Sin embargo, Samuel siempre dudó de la certeza de tales afirmaciones. Además, usualmente cuando llueve la gente suele refugiarse en sus casas o en lugares techados, y si no queda más remedio que estar afuera abren un paraguas, se ponen un impermeable o se cubren con una bolsa de plástico… pero siempre se protegen, es decir, nos protegemos.

Usamos cualquier tipo de artefactos para que no nos alcancen las lágrimas de las nubes negras: botas de plástico, guantes, sombreros, lo que sea necesario usar. Porque a nadie le gusta mojarse, porque no ha nacido aquel que desee empaparse de lágrimas, tristeza y dolor.

A pesar de todos estos esfuerzos muchas veces terminamos escurriendo sin remedio y salpicando al otro involuntariamente. Pero también muchas veces, nos humedecemos con nuestras propias lágrimas, aun cuando éstas ni siquiera han subido al cielo. El hombre es la criatura más extraña, un ser de fingimientos, de emociones distorsionadas. Y se muestra ante la gente como un espejo más en la casa loca de los reflejos, en donde podemos vernos a nosotros mismos representados de mil formas tan distintas como increíbles, pero ninguna real.

Regalamos la visión de un “yo” con cuerpo extremadamente delgado o peligrosamente mórbido; con una cabeza inmensa o los pies diminutos. Los brazos largos y las piernas al triple de su tamaño real. ¿Qué es lo real entonces? Lo real es lo que nadie puede ver lo que se siente. Por defensa personal nos concentramos en lo aparente. Pues a veces se siente más de lo debido.

Esta noche hay tormenta. Samuel teme que sea por su causa. Ha llorado tanto bajo las sábanas, eso sí, escondiendo muy bien el rostro en la almohada para que nadie escuche sus gemidos. Lloró hasta que ya no le quedaron fuerzas, después comenzó la tormenta. ¿Cómo no habría de llorar sabiendo lo que su cuerpo esconde, lo que su alma grita, lo que su intimidad persigue?

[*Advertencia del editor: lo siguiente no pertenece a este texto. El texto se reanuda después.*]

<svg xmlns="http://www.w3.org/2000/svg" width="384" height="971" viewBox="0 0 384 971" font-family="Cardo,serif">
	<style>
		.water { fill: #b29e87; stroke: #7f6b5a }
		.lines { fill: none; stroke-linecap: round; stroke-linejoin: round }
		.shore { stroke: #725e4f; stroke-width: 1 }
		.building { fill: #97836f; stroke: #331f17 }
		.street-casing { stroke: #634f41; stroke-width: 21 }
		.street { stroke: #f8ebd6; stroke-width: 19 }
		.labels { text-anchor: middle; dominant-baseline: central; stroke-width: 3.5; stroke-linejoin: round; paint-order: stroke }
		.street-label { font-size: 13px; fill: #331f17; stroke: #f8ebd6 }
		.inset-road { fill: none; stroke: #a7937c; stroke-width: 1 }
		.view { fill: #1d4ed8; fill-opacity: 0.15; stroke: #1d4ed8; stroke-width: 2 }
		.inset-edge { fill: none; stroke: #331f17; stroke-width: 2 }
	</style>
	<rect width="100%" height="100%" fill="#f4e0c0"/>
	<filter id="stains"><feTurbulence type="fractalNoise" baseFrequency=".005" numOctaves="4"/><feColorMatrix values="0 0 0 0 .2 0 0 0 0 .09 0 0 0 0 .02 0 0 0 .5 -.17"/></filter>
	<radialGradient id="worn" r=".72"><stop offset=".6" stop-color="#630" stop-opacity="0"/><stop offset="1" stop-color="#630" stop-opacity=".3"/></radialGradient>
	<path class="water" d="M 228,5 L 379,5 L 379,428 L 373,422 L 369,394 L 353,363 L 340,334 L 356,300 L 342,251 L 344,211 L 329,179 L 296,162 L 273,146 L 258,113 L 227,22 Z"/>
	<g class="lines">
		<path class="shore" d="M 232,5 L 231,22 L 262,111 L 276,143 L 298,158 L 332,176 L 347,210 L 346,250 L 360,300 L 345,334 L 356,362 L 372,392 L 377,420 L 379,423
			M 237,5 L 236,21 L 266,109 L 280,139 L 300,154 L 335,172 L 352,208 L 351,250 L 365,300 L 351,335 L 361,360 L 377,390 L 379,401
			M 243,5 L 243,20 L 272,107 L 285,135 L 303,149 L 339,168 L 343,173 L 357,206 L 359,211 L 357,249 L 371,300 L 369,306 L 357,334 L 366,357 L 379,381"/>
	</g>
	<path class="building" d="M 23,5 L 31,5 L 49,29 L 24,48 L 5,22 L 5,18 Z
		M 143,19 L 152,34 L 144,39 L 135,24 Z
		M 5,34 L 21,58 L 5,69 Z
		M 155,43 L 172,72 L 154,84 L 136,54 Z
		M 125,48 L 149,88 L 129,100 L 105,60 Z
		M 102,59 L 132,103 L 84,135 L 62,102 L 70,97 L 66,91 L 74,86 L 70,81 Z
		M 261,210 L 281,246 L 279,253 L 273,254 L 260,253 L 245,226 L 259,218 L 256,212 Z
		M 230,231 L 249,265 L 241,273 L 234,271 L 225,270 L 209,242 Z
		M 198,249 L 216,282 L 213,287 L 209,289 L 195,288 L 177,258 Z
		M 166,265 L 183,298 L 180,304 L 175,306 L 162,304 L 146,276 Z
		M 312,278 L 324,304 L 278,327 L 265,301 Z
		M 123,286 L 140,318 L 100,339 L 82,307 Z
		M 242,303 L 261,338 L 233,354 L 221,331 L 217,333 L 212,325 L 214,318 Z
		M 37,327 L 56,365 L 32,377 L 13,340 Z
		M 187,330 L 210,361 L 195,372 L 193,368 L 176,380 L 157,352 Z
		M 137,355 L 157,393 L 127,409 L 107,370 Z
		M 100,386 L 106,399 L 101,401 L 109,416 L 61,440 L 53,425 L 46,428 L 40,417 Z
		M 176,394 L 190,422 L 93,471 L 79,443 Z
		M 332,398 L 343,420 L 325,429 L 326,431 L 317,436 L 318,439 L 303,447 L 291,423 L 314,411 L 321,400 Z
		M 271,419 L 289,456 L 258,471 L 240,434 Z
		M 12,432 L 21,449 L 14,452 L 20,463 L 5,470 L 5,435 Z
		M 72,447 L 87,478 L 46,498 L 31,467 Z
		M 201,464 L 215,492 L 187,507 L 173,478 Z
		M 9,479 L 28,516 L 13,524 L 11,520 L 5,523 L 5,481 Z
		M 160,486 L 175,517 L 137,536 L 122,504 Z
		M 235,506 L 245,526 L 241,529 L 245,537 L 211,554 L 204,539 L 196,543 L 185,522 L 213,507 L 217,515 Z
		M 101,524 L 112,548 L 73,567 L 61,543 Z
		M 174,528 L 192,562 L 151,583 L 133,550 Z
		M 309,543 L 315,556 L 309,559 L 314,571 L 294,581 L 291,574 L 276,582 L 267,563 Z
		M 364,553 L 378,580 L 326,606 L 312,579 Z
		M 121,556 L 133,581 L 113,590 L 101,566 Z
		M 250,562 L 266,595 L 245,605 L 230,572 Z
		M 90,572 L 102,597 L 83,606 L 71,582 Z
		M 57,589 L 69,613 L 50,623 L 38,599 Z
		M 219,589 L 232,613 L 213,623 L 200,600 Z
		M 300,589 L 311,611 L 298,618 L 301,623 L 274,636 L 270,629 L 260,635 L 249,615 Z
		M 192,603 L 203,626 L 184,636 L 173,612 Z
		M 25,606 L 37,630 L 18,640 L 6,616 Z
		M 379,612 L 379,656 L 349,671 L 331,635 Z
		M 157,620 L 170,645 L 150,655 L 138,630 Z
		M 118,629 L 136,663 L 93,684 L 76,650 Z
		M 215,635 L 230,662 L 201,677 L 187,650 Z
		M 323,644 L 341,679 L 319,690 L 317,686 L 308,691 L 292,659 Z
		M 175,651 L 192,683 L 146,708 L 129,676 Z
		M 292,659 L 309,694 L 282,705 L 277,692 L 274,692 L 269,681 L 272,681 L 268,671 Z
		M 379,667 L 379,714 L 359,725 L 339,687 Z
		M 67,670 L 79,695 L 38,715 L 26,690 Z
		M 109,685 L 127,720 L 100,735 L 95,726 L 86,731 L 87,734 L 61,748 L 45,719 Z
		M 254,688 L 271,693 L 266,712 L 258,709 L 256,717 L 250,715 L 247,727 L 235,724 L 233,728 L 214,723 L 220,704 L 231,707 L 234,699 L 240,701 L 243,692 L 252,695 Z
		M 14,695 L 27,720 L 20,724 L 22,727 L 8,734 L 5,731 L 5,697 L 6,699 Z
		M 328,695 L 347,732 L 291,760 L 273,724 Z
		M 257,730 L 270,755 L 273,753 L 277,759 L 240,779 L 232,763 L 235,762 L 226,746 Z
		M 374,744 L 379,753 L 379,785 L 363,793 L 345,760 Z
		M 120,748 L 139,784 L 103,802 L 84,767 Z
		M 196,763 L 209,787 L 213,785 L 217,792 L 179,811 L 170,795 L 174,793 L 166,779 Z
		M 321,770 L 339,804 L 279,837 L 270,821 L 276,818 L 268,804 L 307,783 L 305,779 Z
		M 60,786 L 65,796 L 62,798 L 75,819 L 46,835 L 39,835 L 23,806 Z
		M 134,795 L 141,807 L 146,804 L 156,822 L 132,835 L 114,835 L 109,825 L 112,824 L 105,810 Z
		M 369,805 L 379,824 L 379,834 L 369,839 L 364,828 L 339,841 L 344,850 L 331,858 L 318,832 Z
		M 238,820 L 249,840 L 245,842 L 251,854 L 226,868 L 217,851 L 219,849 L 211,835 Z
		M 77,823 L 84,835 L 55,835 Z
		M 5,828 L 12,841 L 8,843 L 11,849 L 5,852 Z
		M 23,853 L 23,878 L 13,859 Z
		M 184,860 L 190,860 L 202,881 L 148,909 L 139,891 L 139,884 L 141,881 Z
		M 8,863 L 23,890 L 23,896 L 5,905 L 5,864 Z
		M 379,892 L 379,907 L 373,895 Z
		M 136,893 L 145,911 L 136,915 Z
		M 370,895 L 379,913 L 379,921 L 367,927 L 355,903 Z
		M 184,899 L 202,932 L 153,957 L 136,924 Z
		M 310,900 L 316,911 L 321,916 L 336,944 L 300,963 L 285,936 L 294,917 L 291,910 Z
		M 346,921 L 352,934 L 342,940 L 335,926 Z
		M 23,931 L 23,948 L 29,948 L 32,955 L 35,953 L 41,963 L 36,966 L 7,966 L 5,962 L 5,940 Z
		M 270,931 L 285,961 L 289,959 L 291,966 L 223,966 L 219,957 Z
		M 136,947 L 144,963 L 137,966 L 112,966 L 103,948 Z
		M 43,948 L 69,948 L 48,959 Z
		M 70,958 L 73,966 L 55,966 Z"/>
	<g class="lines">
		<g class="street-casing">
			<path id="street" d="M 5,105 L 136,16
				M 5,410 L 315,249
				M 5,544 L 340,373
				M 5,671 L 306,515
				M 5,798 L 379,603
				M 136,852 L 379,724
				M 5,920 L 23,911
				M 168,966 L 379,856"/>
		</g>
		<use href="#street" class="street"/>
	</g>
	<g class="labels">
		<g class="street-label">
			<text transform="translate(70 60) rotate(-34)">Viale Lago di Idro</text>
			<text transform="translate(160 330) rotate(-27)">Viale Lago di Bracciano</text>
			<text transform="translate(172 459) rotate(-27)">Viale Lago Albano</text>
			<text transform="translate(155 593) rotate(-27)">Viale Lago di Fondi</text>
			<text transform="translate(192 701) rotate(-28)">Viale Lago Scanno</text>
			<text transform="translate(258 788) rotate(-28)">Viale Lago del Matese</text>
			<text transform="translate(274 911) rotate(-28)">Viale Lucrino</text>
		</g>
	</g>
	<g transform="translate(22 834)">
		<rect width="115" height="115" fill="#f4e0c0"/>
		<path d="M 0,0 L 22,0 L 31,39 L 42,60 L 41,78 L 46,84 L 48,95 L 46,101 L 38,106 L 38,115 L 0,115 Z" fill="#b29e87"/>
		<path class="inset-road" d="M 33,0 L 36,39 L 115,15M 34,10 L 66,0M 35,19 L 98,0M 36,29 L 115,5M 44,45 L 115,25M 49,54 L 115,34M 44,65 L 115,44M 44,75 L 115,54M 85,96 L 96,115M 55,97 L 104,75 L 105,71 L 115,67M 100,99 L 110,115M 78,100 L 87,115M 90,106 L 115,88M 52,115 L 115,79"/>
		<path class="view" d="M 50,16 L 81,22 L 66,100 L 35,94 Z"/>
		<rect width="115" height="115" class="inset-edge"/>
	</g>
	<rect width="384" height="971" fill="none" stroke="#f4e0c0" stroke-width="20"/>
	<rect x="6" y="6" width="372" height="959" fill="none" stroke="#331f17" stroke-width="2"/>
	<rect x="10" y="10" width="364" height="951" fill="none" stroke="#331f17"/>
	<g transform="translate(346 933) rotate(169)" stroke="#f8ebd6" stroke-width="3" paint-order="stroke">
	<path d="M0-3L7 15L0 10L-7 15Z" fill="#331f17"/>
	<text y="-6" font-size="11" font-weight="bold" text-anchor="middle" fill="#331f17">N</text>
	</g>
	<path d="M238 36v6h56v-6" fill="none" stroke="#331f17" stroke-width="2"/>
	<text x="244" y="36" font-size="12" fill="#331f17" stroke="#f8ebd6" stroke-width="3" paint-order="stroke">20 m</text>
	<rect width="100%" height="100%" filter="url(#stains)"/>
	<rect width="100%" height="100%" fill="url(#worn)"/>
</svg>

¿Cómo decirle a su padre, ese hombre “intachable”, militar de carrera con insignias de honor prendidas a su saco verde seco, tan orgulloso de su hombría, tan cruelmente macho cuya vida de conquistador de mujeres era conocida hasta por su madre quien lo aceptaba callada y sufridamente —contribuyendo con su parte a más tormentas silenciosas y almohadas húmedas— porque así son todos los maridos y él era su cruz… que él, Samuel, su único hijo… estaba perdidamente enamorado del entrenador de fútbol?